◆ Scopo dell'esercizio: Ricopia senza modifiche le righe riportate più sotto, partendo dall'inizio delle righe e arrivando fino alla riga che contiene "international retail conglomerates.", inclusa.

[Estrazioni di testo a livello di pagina]
※

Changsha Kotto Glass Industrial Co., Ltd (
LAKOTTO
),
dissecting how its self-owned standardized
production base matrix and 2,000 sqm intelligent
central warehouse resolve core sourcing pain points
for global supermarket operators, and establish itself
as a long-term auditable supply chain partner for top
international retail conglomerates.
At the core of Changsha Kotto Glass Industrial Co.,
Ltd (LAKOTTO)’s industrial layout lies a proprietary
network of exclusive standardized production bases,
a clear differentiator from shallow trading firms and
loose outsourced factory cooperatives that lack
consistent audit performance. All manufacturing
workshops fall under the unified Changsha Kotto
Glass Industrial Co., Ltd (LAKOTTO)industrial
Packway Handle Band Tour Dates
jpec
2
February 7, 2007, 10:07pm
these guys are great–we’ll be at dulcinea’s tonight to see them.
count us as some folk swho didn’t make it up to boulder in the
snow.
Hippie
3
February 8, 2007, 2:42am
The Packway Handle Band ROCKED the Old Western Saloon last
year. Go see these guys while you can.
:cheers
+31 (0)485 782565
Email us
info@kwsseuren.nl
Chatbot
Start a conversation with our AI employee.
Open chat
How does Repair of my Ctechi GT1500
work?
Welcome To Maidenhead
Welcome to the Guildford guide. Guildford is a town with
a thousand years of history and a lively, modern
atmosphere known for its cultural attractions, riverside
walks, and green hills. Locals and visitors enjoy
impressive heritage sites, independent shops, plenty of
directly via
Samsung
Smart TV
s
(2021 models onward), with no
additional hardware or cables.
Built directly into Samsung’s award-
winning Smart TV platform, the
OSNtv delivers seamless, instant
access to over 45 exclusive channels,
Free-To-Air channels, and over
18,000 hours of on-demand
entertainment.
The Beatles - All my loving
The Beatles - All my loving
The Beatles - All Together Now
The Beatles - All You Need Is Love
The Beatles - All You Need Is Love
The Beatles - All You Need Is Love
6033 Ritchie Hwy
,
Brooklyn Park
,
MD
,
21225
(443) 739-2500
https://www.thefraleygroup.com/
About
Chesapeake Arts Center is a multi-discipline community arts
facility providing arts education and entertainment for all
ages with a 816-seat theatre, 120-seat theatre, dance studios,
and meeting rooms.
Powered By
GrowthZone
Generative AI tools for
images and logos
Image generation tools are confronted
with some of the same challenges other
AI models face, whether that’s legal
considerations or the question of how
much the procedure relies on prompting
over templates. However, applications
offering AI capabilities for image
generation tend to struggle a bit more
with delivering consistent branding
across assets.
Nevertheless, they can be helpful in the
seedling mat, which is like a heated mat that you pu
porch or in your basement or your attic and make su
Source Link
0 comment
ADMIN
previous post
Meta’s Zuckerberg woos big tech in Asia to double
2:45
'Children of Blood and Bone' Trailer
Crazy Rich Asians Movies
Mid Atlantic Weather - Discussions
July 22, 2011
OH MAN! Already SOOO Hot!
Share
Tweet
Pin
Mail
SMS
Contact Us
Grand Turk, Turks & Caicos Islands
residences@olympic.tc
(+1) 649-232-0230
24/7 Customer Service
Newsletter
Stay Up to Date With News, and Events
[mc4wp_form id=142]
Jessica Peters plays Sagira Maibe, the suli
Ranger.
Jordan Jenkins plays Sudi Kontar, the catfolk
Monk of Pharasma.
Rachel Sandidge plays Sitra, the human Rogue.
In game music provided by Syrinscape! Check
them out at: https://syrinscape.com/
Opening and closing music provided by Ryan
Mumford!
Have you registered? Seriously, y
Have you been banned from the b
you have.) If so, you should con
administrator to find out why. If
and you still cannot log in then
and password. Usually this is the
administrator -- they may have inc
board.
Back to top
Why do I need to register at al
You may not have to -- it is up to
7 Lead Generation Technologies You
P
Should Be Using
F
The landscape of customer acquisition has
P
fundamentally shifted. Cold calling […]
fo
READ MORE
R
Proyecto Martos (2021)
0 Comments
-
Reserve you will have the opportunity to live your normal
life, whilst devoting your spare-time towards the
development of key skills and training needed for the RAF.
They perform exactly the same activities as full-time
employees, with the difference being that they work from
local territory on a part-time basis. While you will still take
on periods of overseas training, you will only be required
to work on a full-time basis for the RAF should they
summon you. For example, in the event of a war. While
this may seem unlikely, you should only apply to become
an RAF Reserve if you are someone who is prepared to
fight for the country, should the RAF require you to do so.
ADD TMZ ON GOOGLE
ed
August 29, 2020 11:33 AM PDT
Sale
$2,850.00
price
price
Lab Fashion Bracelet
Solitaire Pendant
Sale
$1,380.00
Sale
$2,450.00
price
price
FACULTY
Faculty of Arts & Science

※

◆ La tua soluzione:
Changsha Kotto Glass Industrial Co., Ltd (
LAKOTTO
),
dissecting how its self-owned standardized
production base matrix and 2,000 sqm intelligent
central warehouse resolve core sourcing pain points
for global supermarket operators, and establish itself
as a long-term auditable supply chain partner for top
international retail conglomerates.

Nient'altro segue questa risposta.